Adieu, mon cher Panizzi; répondez-moi un mot ici avant samedi prochain, mais candidement.
LXXVIII
Paris, 2 juillet 1861.
Mon cher Panizzi,
Je suis, depuis hier, de retour à Paris, fort las de ce long séjour à la cour. Je n'ai pas les qualités du courtisan, et, bien que les maîtres du château que je quitte soient les plus bienveillants et aimables de tous les souverains, c'est avec un vif plaisir que je me suis assis devant mon modeste dîner.
On me charge de commissions assez difficiles pour l'exposition universelle. Croyez-vous que je trouve encore lord Granville à Londres? car c'est avec lui surtout que j'aurai à discuter la chose.
Je vous écris à la hâte, et je garde pour nos déjeuners prochains la relation fidèle de la grande réception des ambassadeurs siamois. Ils ressemblent fort à des orangs-outangs, mais ils ont des étoffes de brocart merveilleuses.

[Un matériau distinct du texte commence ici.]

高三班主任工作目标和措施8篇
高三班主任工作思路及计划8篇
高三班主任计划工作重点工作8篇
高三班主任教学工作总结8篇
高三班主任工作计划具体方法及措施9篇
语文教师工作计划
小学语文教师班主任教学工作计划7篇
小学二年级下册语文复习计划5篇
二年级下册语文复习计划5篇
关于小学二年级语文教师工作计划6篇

Connaissez-vous le comte Arese, qui vient ici comme ambassadeur du roi d'Italie? On dit que M. de la Valette, aujourd'hui à Constantinople, sera envoyé à Turin. C'est un homme d'esprit et dans les meilleures dispositions pour l'Italie.
Adieu, mon cher Panizzi; à bientôt, j'espère. Je vous écrirai un mot avant mon départ, pour vous dire le jour de mon arrivée.